Roesler lists four essential questions that often get asked in this early stage:

  1. How much muscle mass do we expect the client to lose?
  2. Are there external fixation devices in place (such as a HALO or TLSO) that will impact seated balance and center of gravity when they are removed?
  3. What is the client's potential for function long-term, based on clinical models and actual observations of the client?
  4. Is the discharge environment going to impact the type of equipment that can be utilized?

"For example," says Roesler, "if a client lives in a three-story walk-up apartment, he may have no option of moving, especially in a short period of time. This may mean that a power chair may not be appropriate, or that we need to minimize weight to maximize independence, success and avoidance of secondary complications such as postural deformities and skin integrity issues."

The Psychology of SCI
Another immediate consideration when treating spinal cord injuries involves the injured client's emotional state. Often, people with SCI go through the same process of grieving we normally associate with death. The weight of losing sensation and/or the ability to walk or perform daily tasks independently can make recovery even more difficult to achieve, and many SCI clients fall into depression and unhealthy coping mechanisms.

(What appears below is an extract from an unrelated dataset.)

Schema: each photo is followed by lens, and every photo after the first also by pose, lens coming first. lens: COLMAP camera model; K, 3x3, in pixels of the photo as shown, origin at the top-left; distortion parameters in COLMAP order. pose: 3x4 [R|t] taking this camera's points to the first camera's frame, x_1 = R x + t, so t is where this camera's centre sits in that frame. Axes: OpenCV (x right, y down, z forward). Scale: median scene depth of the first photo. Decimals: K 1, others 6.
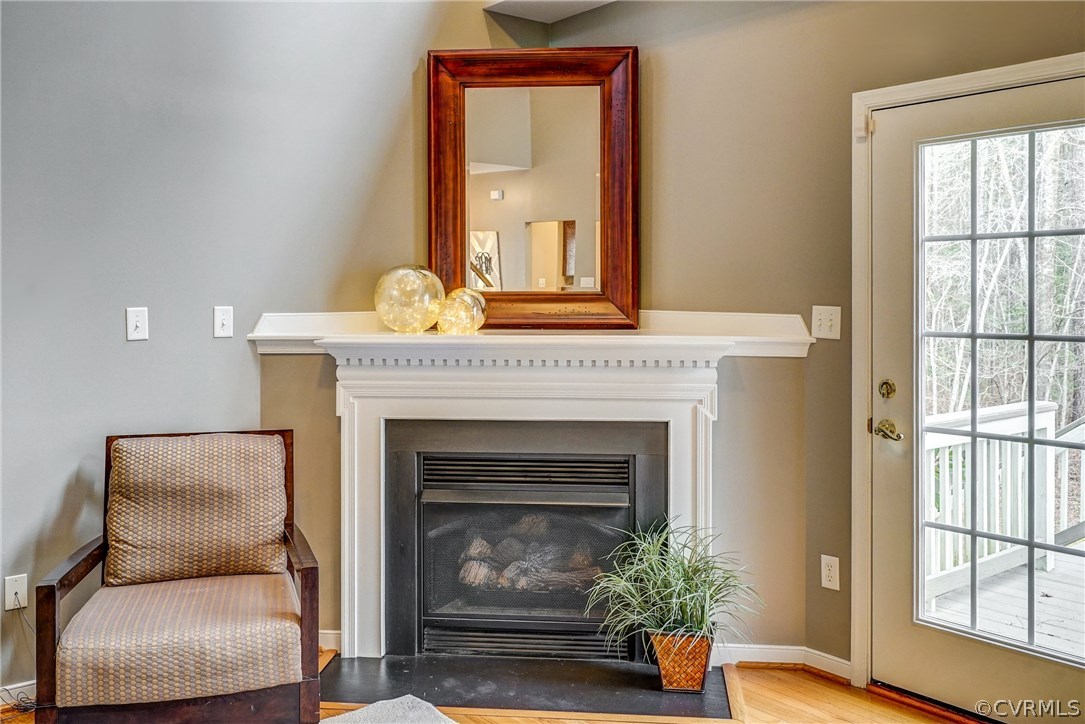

In fact, according to a recent Mayo Clinic study, people with SCI abuse alcohol at more than twice the rate of the general population. Another study conducted by the Arkansas Spinal Cord Commission surveyed 650 people with SCI -- and 62.9 percent cited depression as a secondary condition of their injury. To put that into perspective, it was the third most commonly reported condition after changes in sexual functioning (86.9 percent) and spasms (83.7 percent).

Furthermore, a client's family and friends are not immune to the same feelings of loss and depression a person with SCI experiences. Keep in mind that spinal cord injuries' effects are far-reaching, and can easily affect a client's well-being and social support environment.

Pain and Assessment
Depending on the level of spinal cord injury, many clients also experience chronic pain following their injury and well after re/hab. While the nature of a spinal cord injury rarely worsens or changes over time, it is important to recognize pain as a component of an SCI patient's future condition.

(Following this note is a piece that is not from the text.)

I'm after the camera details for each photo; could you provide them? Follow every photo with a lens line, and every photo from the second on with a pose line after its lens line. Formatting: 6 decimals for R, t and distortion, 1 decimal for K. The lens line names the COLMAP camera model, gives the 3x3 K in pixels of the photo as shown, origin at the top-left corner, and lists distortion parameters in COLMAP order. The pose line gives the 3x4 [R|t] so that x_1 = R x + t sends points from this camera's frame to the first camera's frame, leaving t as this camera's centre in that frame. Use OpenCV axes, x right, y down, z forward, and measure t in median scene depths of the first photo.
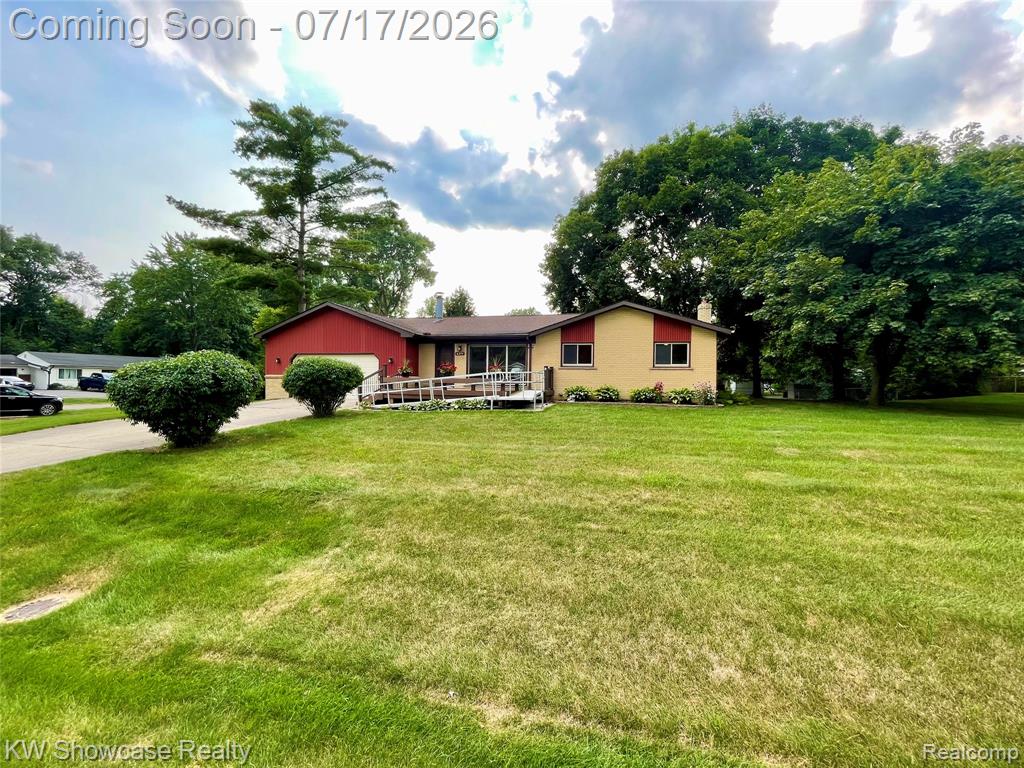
lens RADIAL K [[415.7, 0, 515.7], [0, 415.7, 379.5], [0, 0, 1]] dist [-0.001042, 0.000057]
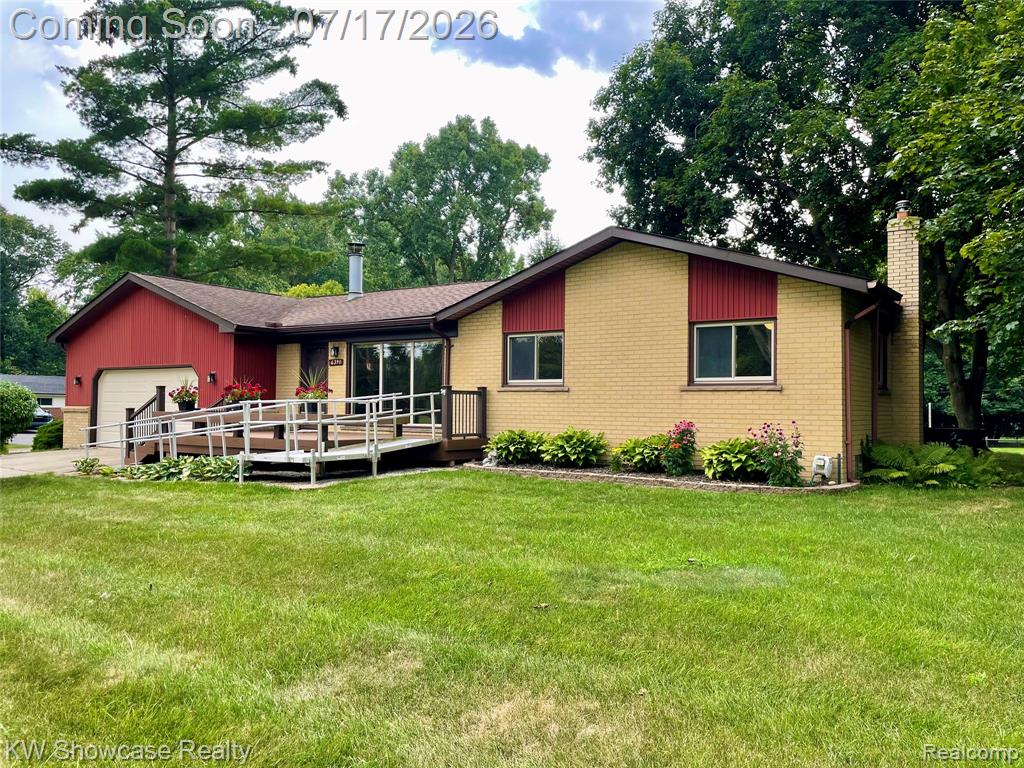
lens RADIAL K [[791.6, 0, 512.0], [0, 791.6, 384.0], [0, 0, 1]] dist [0.002059, -0.003968]
pose [[0.946134, -0.010914, -0.323590, 0.376407], [-0.001781, 0.999241, -0.038911, 0.000261], [0.323769, 0.037392, 0.945397, 0.185443]]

"Generally (with SCI), we are dealing with clients who have relatively stable conditions and desire to return to an active lifestyle," says Roesler. "You do not need to focus on possible progression or worsening of the disorder; more often the focus of mobility tends to be on durability, weight and performance. With all of this, configuration is key, especially with manual wheelchair users."

Says Roesler, "Many of these clients are very young when they are injured (18-32 years old, on average), and will be utilizing manual mobility for many years. Chair size, configuration and weight will have a significant impact on accessibility, functional mobility, and the incidence of upper-extremity pain and dysfunction. Getting it right the first time (wheel position, for example) may decrease a client's risk for injury and further complications such as pressure ulcers."

Looking Forward
While SCI clients can indeed seem overwhelming, some early homework and educated decisions can help avoid future complications. Roesler explains, "Altogether, the focus should be on making wise decisions from the beginning so you can impact the quality of life of these clients for years to come... The clinician and RTS need to be willing to take the risk in order to maximize the client's success post-discharge. Getting it right the first time will be critical for the client's long-term success."